|Reinhardt, Timothy - Tim|
Submitted to: Veterinary Immunology and Immunopathology
Publication Type: Peer Reviewed Journal
Publication Acceptance Date: 10/17/1995
Publication Date: N/A
Citation: N/A Interpretive Summary: Interferon-gamma (IFN-gamma), a protein produced by white blood cells (WBC), plays a key role in the body's defense against viruses, parasites, and in the prevention of cancer. Vitamin D known for its regulatory role in calcium metabolism recently has been found to affect many aspects of the immune system. Our results report that vitamin D [1,25(OH)2D3] inhibits IFN-gamma production by WBC from cattle. Inhibition was produced by concentrations of 1,25(OH)2D3 equal to those seen in the plasma of normal cows at calving time and in cows with the metabolic disease known as milk fever. These results suggest that the natural elevations in 1,25(OH)2D3 during the period before and after parturition or as a result of therapeutic intervention may affect the dairy cow's immune system and possibly its resistance to infectious diseases such as mastitis.
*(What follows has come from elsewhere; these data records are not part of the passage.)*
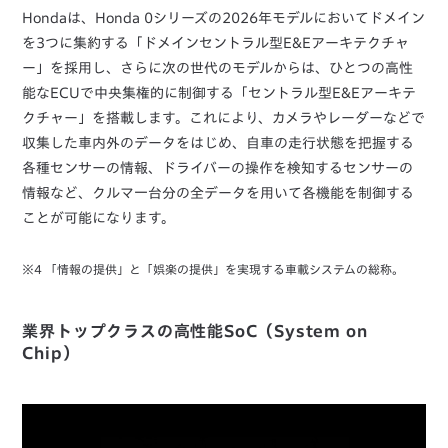
Hondaは、Honda 0シリーズの2026年モデルにおいてドメイン
を3つに集約する「ドメインセントラル型E&Eアーキテクチャ
ー」を採用し、さらに次の世代のモデルからは、ひとつの高性
能なECUで中央集権的に制御する「セントラル型E&Eアーキテ
クチャー」を搭載します。これにより、カメラやレーダーなどで
収集した車内外のデータをはじめ、自車の走行状態を把握する
各種センサーの情報、ドライバーの操作を検知するセンサーの
情報など、クルマ一台分の全データを用いて各機能を制御する
ことが可能になります。
※4 「情報の提供」と「娯楽の提供」を実現する車載システムの総称。
業界トップクラスの高性能SoC（System on
Chip）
Since the period immediately after calving is characterized by an increased incidence eof infectious diseases additional studies are needed to clarify the effect of vitamin D on the function of the immune system of the dairy cow.
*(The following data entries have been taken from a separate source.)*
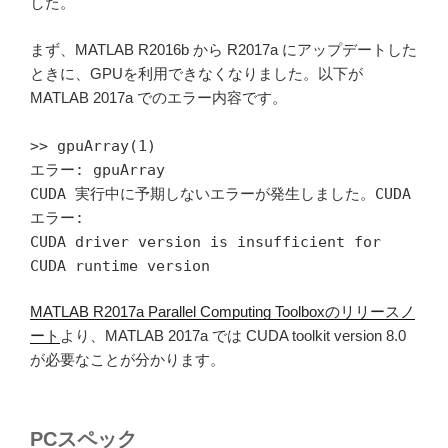
した。
まず、MATLAB R2016b から R2017a にアップデートした
ときに、GPUを利用できなくなりました。以下が
MATLAB 2017a でのエラー内容です。
>> gpuArray(1)
エラー: gpuArray
CUDA 実行中に予期しないエラーが発生しました。CUDA
エラー:
CUDA driver version is insufficient for
CUDA runtime version
MATLAB R2017a Parallel Computing Toolboxのリリースノ
ート
より、MATLAB 2017a では CUDA toolkit version 8.0
が必要なことが分かります。
PCスペック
Technical Abstract: 1,25-Dihydroxyvitamin D3 [1,25(OH)2D3], the biologically active metabolite of vitamin D, and delta22-26-F3-1,25-dihydroxyvitamin D3 [delta22-26-F3- 1,25(OH)2D3], a synthetic analog with a high affinity for the vitamin D receptor, significantly inhibited interferon-gamma (IFN-gamma) secretion in 24- and 48-h cultures of pokeweed mitogen (PWM)- and ovalbumin (OVA)- stimulated peripheral blood mononuclear leukocyte (MNL) from adult, OVA- sensitized dairy cattle. Vitamin D-induced inhibition of IFN-gamma production was most pronounced in MNL cultures supplemented with 1,25(OH)2D3 at greater than or equal to 1.0 nM, a concentration equal to or exceeding that in plasma of cows with clinical hypocalcemia. Secreted IFN- gamma was undetectable in all resting MNL cultures. Ultra-low concentrations (0.0001, 0.001, and 0.01 nM) of 1,25(OH)2D3 had no effect on IFN-gamma secretion by PWM-stimulated bovine MNL, unlike a previous study in other species demonstrating enhancement of IFN-gamma secretion at these concentrations. Preincubation of MNL with 1,25(OH)2D3 (10 nM) in the absence of PWM for 1 h did not affect subsequent IFN-gamma secretion in control or 1,25(OH)2D3-supplemented, 48-h MNL cultures indicating the sterol must be present at the time of MNL activation to effect secretion of IFN-gamma. Interferon-gamma secretion was inhibited in cultures supplemented with 1,25(OH)2D3 at 0, 4, 8, 16, or 24 h into the 48-h incubation period. Overall, these data indicate that 1,25(OH)2D3 inhibits IFN-þ secretion by mitogen- and antigen-activated bovine MNL in vitro, and suggests that natural or therapeutically-induced elevations of 1,25(OH)2D3 in the dairy cow may modulate IFN-gamma secretion by in vivo-activated leukocytes.